Perjuangan peternak ayam petelur Blitar telah membuahkan hasil. Saat ini harga telur mencapai angka tertinggi dalam sejarah. Per kg telur bisa terjual di kisaran harga Rp 19.500 dari peternak.
Menurut seorang peternak Desa Dadaplangu Kec. Ponggok, Kab. Blitar, Sukarman, kenaikan harga telur ini didukung oleh berbagai faktor. Namun yang utama adalah kekompakan peternak Blitar.
“Sekarang peternak sini kompak. Kalau dulu jalan sendiri-sendiri ternyata ini dimanfaatkan para broker terutama Jakarta. Makanya sekarang peternak kompak, jadi disparitas harga telur antara Blitar dan Jakarta hanya di kisaran Rp 1.500/kg,” terang Sukarman ditemui di kandangnya, Sabtu (22/7/2017) .
Dulu harga telur dari peternak Blitar hanya kisaran Rp 13.600. Namun harga di pasar Jakarta bisa mencapai Rp 22.000/kg. Sedangkan saat ini, harga di pasaran Blitar berkisar Rp 20.000/kg. Sementara di pasar Jakarta di kisaran harga Rp 22.000/kg.
Perbedaan harga itu, tambah Sukarman, setelah untuk biaya produksi, transportasi dan egg tray (wadah telur).
“Harga egg tray masih sangat mahal, Rp 60.000 per bendel itu dapat 70 lembar.

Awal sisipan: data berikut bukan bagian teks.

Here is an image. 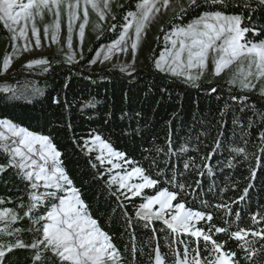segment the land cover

Tapi kami juga kompak cari yang second dengan kondisi masih bagus, bisa mengurangi biaya buat beli egg traynya,” lanjutnya.

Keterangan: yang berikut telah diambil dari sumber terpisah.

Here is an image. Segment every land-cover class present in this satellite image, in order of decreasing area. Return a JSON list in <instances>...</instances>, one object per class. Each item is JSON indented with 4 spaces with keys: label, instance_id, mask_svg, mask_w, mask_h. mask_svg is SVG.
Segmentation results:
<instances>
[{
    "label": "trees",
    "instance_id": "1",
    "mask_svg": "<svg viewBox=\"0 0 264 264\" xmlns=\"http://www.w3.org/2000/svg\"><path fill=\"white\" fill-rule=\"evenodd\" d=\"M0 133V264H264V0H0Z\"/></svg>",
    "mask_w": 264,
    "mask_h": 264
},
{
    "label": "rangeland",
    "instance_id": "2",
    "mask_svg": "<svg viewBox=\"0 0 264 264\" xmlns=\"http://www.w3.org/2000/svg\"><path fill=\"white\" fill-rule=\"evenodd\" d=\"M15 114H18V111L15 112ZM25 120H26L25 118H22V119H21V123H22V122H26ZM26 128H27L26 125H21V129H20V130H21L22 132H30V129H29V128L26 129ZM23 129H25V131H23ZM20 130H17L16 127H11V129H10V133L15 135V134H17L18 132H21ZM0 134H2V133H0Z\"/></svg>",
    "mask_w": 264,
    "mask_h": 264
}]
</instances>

Selain faktor kekompakan, kenaikan harga telur juga karena permintaan semakin tinggi di saat produksi menurun. “Produksi telur menurun karena terserang virus seperti flu burung. Tapi hanya mempengaruhi produksi telur tidak sampai pada kematian. Akibat virus itu produksi turun dari 90% menjadi 40%,” papar sesepuh peternak Blitar ini.
Jurus dari Ditjen Peternakan dan Kesehatan (PKH) Kementan, juga dinilai Sukarman sangat jitu yang membuat harga telur meroket. “Saya terima kasih sekali sama Ditjen PKH. Saya akui Ditjen PKH tegas dan efektif caranya. Mereka minta kami yang punya populasi ayam di atas 100 ribu mengafkir ayam berusia 70 minggu,” paparnya.

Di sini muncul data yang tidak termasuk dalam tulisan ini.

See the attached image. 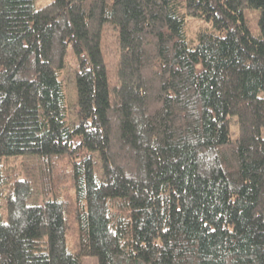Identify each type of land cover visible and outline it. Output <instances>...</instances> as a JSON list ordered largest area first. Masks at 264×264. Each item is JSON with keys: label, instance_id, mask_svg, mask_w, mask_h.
Returning a JSON list of instances; mask_svg holds the SVG:
<instances>
[{"label": "trees", "instance_id": "1", "mask_svg": "<svg viewBox=\"0 0 264 264\" xmlns=\"http://www.w3.org/2000/svg\"><path fill=\"white\" fill-rule=\"evenodd\" d=\"M263 128L264 0H0V264H264Z\"/></svg>", "mask_w": 264, "mask_h": 264}, {"label": "rangeland", "instance_id": "2", "mask_svg": "<svg viewBox=\"0 0 264 264\" xmlns=\"http://www.w3.org/2000/svg\"><path fill=\"white\" fill-rule=\"evenodd\" d=\"M49 0H38V5L47 3ZM260 15V10L250 9L246 12V17L250 25L251 30L254 33L260 31L259 25L257 23V18ZM200 28H210L211 24L201 17H195L193 15H188L187 17V36L188 40H196V33ZM114 29V28H113ZM111 26L105 27L102 37L103 52L107 62L108 74L111 81L116 80V64L119 55L118 43L116 31H114ZM78 68V60L73 52L71 46L68 49L66 56V95L68 104L70 106V119L72 123L77 121V85H76V70ZM264 135V128H263ZM25 167L28 176L33 180L35 187L40 189L39 182V171L37 158L34 156L25 157ZM43 202L42 196L38 199ZM85 264H98V260L95 256H88L85 258Z\"/></svg>", "mask_w": 264, "mask_h": 264}]
</instances>
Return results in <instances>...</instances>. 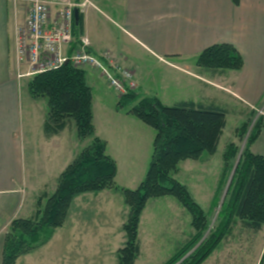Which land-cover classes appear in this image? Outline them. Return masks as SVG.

Afkir ini juga menyebabkan populasi ayam petelur di Blitar turun. Dari sekitar 15 juta ayam menjadi 12 juta ayam. Otomatis produksipun turun. Jika semula peternak ayam petelur mampu memproduksi 500 ton telur/ hari, saat ini turun menjadi 420 ton telur/hari. “Tapi afkir ini cara paling efektif dan tidak merugikan peternak,” aku Sukarman.
Hal senada diungkapkan Rofi Yasifun peternak Kademangan dan Projo Susanto peternak Selopuro. Mereka mengaku sepakat kompak menjaga stok jika ada permintaan harga rendah dari broker Jakarta.
Terkait virus yang melanda ayam petelur di Blitar, Kepala Dinas Peternakan Kab. Blitar Mashudi menyatakan, laboratorium Pusat Kesehatan Masyarakat Veteriner sedang dalam proses menciptakan vaksin yang disesuaikan dengan perkembangan virus baru ini.
“Sejenis flu burung tapi tidak mematikan. Nama virusnya yang sekarang ini H9N2, hanya mempengaruhi tingkat produksi telur dan tidak berdampak pada manusia,” jelas Mashudi saat dihubungi.
Dengan beredarnya vaksin buatan luar negeri, menurut Mashudi itu kewenangan pemerintah pusat. Namun dia sangat mengapresiasi gerak cepat para peternak yang secara mandiri melakukan tindakan preventif dengan menggunakan vaksin H5N1 bagi ayam petelurnya. Walaupun mungkin komposisinya kurang sesuai dengan perkembangan virus yang ada.